SIP ACL Configuration

Good Day.

I Hope I explain this right, and as a disclaimer i am really new at this.

I am attempting to setup an ACL on my Cisco Router to allow SIP telephone connectivity to my Asterisk server. In addition i will be setting up some asterisk connectivity with my SIP provider.

Specifically i need to know what ports i need to allow inbound as well as outbound to allow this type of connectivity. ( I hope this does not vary from vendor to vendor.)

My SIP provider simply says i need ports 5060-5061 as well as 10000-20000 but does not specify UDP or TCP nor does it specify inbound outbound or both.

Also, I really am not sure what i need in order for my phones out on the internet to get back to my server.

Any Information would be greatly appreciated.

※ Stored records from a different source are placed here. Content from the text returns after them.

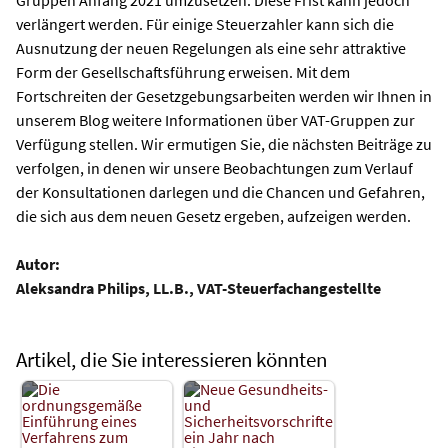
verlängert werden. Für einige Steuerzahler kann sich die
Ausnutzung der neuen Regelungen als eine sehr attraktive
Form der Gesellschaftsführung erweisen. Mit dem
Fortschreiten der Gesetzgebungsarbeiten werden wir Ihnen in
unserem Blog weitere Informationen über VAT-Gruppen zur
Verfügung stellen. Wir ermutigen Sie, die nächsten Beiträge zu
verfolgen, in denen wir unsere Beobachtungen zum Verlauf
der Konsultationen darlegen und die Chancen und Gefahren,
die sich aus dem neuen Gesetz ergeben, aufzeigen werden.
Autor:
Aleksandra Philips, LL.B., VAT-Steuerfachangestellte
Artikel, die Sie interessieren könnten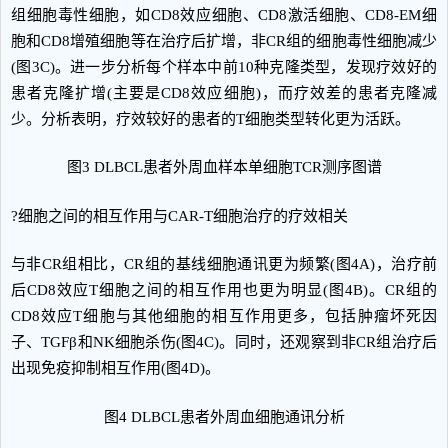
组细胞毒性细胞，如CD8效应细胞、CD8激活细胞、CD8-EM细
胞和CD8增殖细胞等在治疗后扩增，非CR组的细胞毒性细胞减少
(图3C)。进一步分析每个样本中前10种克隆类型，发现疗效好的
患者克隆扩增(主要是CD8效应细胞)，而疗效差的患者克隆减
少。分析表明，疗效较好的患者的T细胞类型转化更为活跃。
图3 DLBCL患者外周血样本单细胞TCR测序图谱
?细胞之间的相互作用与CAR-T细胞治疗的疗效相关
与非CR组相比，CR组的基线细胞通讯更为频繁(图4A)，治疗前
后CD8效应T细胞之间的相互作用也更为明显(图4B)。CR组的
CD8效应T细胞与其他细胞的相互作用更多，包括肿瘤坏死因
子、TGFβ和NK细胞杀伤(图4C)。同时，还观察到非CR组治疗后
出现免疫抑制相互作用(图4D)。
图4 DLBCL患者外周血细胞通讯分析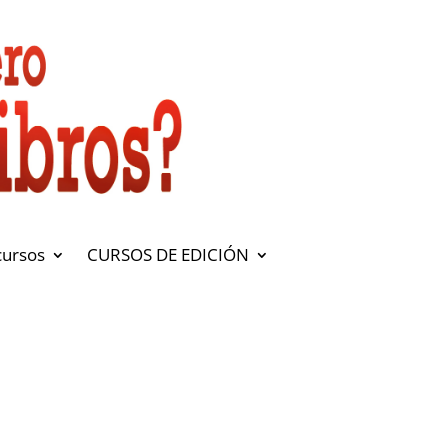
cursos
CURSOS DE EDICIÓN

Sounds about right and they are udp


Are you using NAT? If you are, good luck with that. If it works, I’d like to see your IOS configuration.


No, All IP’s are STATIC. The CISCO’s are just doing standard ACL Permit/Deny functions. i am just needing to know the ports to allow, and in what direction.

If it’s a standard Asterisk installation,

5060 UDP in for sip (can be changed in sip.conf)
10000-20000 UDP in for rtp (can be changed in rtp.conf)

Also, if you wan’t to use IAX, 4569 UPD in.

Assuming you allow UDP out on all ports, you shouldn’t have to change anything.